Das Verwaltungsgericht Gelsenkirchen verhängte gestern (15. November 2018) eine Fahrverbotszone über Essen, zu der auch die Autobahn A40 gehört. Diese führt durch das Stadtgebiet von Essen. Betroffen wären von dem Fahrverbot für ältere Diesel-Kfz ab dem Sommer 2019 auf dem Autobahn-Abschnitt nicht nur Pendler im Ruhrgebiet, sondern auch der Auto-Fernverkehr.

Chaos droht. Pendler kommen nicht mehr zur Arbeit, Joghurt nicht mehr in die Regale, Handwerker nicht mehr zum Kunden, finanzielle Werte werden vernichtet. Ob die gemessenen Werte dadurch zurückgehen, dass der Verkehr über Umwege woanders fließt, steht dahin. Was für eine Überraschung nach neun Jahren, in denen man den Zielwert immer noch nicht erreicht hat.

Erstmals nicht mehr Bund gegen Kommunen

Die Aufregung ist groß, weil das Urteil nun auch eine Autobahn betrifft: Bisher konnte der Bund die Probleme noch auf die Kommunen abwälzen. Die Reaktion aus dem Bundesverkehrsministerium lässt daher nicht auf sich warten: Minister Andreas Scheuer (CSU) verweist darauf, „dass auch alte Luftreinhaltepläne die Basis von diesen Gerichtsurteilen sind“ und daher aktualisiert werden müssten.

Er befindet erstens, dass die Maßnahme die Verhältnismäßigkeit überschreitet. Recht hat er, eine Sperrung für einen nennenswerten Teil der Diesel-Flotte könnte sogar dazu führen, dass die Emissionen insgesamt weiter ansteigen. Die Logik dieser Argumentation nützt ihm, denn Angesichts der krassen Unverhältnismäßigkeit fällt es ja nicht schwer, zustimmen. Doch wofür benötigt er diese Zustimmung? Für den Versuch, die Grundlage für das Urteil zu untergraben.

Verzweiflung

Das ist auf Linie der verzweifelten Bundesregierung. Geht es nach Kanzlerin Merkel (CDU), soll die Verhängung von Diesel-Fahrverboten per Gesetz erschwert werden, wenn die Grenzwerte nur in geringem Umfang überschritten werden. Entsprechend wolle ihre Partei nun das Bundesimmissionsgesetz ändern. Daher sagt die Kanzlerin auch: „Wir haben, das ist ganz wichtig, keinerlei europäische Grenzwerte verändert, die gelten. Aber wir haben unterschieden zwischen geringeren Überschreitungen der Grenzwerte von 40 Mikrogramm und höherer Überschreitung.“ Finanzminister Olaf Scholz von der SPD gefällt an einer Neuregelung „... ein attraktives Umfeld für Verbesserung, was die Emission der Fahrzeuge angeht.“

Bei diesem Gesetz handelt es sich immerhin um eine Reaktion auf die Klage der EU-Kommission vor dem Europäischen Gerichtshof gegen Deutschland wegen notorischer Überschreitung der Grenzwerte. Nicht nur die DUH und die Grünen halten den Vorstoß der Regierung daher für europarechtswidrig. Wahrscheinlich wird am Ende wieder ein Gericht darüber befinden müssen.

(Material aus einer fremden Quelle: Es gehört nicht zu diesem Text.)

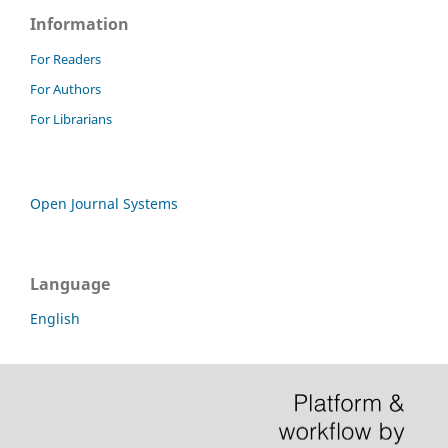
Information
For Readers
For Authors
For Librarians
Open Journal Systems
Language
English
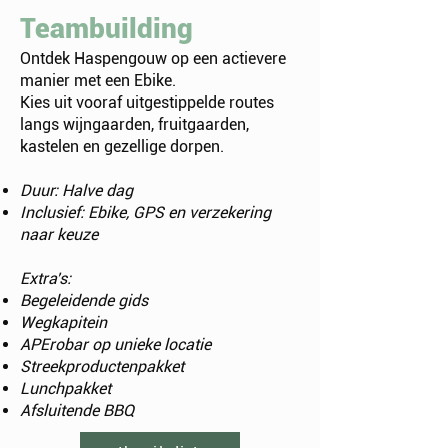
Teambuilding
Ontdek Haspengouw op een actievere
manier met een Ebike.
Kies uit vooraf uitgestippelde routes
langs wijngaarden, fruitgaarden,
kastelen en gezellige dorpen.
Duur: Halve dag
Inclusief: Ebike, GPS en verzekering
naar keuze
Extra's:
Begeleidende gids
Wegkapitein
APErobar op unieke locatie
Streekproductenpakket
Lunchpakket
Afsluitende BBQ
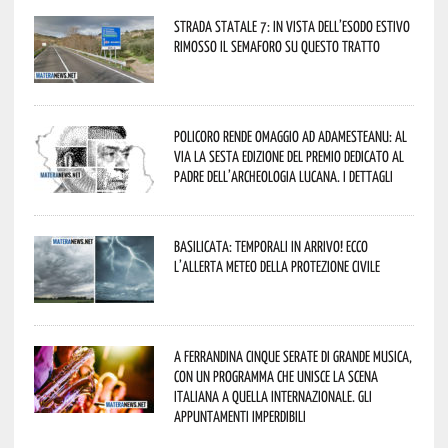
Strada statale 7: in vista dell’esodo estivo
rimosso il semaforo su questo tratto
Policoro rende omaggio ad Adamesteanu: al
via la sesta edizione del Premio dedicato al
padre dell’archeologia lucana. I dettagli
Basilicata: temporali in arrivo! Ecco
l’allerta meteo della Protezione civile
A Ferrandina cinque serate di grande musica,
con un programma che unisce la scena
italiana a quella internazionale. Gli
appuntamenti imperdibili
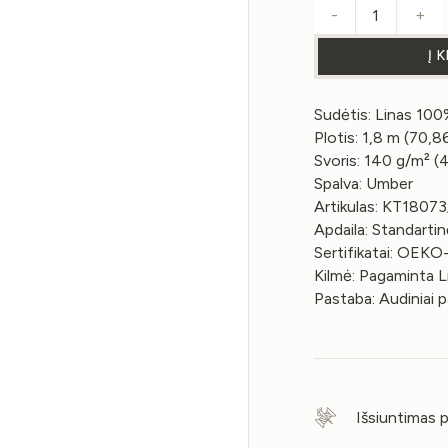
-
+
produkto 
Į 
Sudėtis: Linas 10
Plotis: 1,8 m (70,86
Svoris: 140 g/m² (
Spalva: Umber
Artikulas: KT1807
Apdaila: Standartin
Sertifikatai: OE
Kilmė: Pagaminta L
Pastaba: Audiniai 
Išsiuntimas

Urteile garantieren kein Einlenken

Egal, was dabei einmal herauskommt, entscheidend ist jetzt der erkennbare Wille, bereits gesprochenes Recht zu umgehen. In München zeigt sich, dass am Ende nicht einmal Gerichtsurteile ein Einlenken garantieren können: Nachdem der Verwaltungsgerichtshof München befunden hatte, Bayern tue zu wenig gegen die Luftverschmutzung in der Landeshauptstadt München, setzte das Gericht eine Frist. Die Landesregierung ließ sie verstreichen und zahlte gewissermaßen achselzuckend die Geldbuße von 10.000 Euro ans eigene Finanzministerium. Wenn sich Behörden nicht an Urteile halten wollen, kann niemand sie dazu zu zwingen.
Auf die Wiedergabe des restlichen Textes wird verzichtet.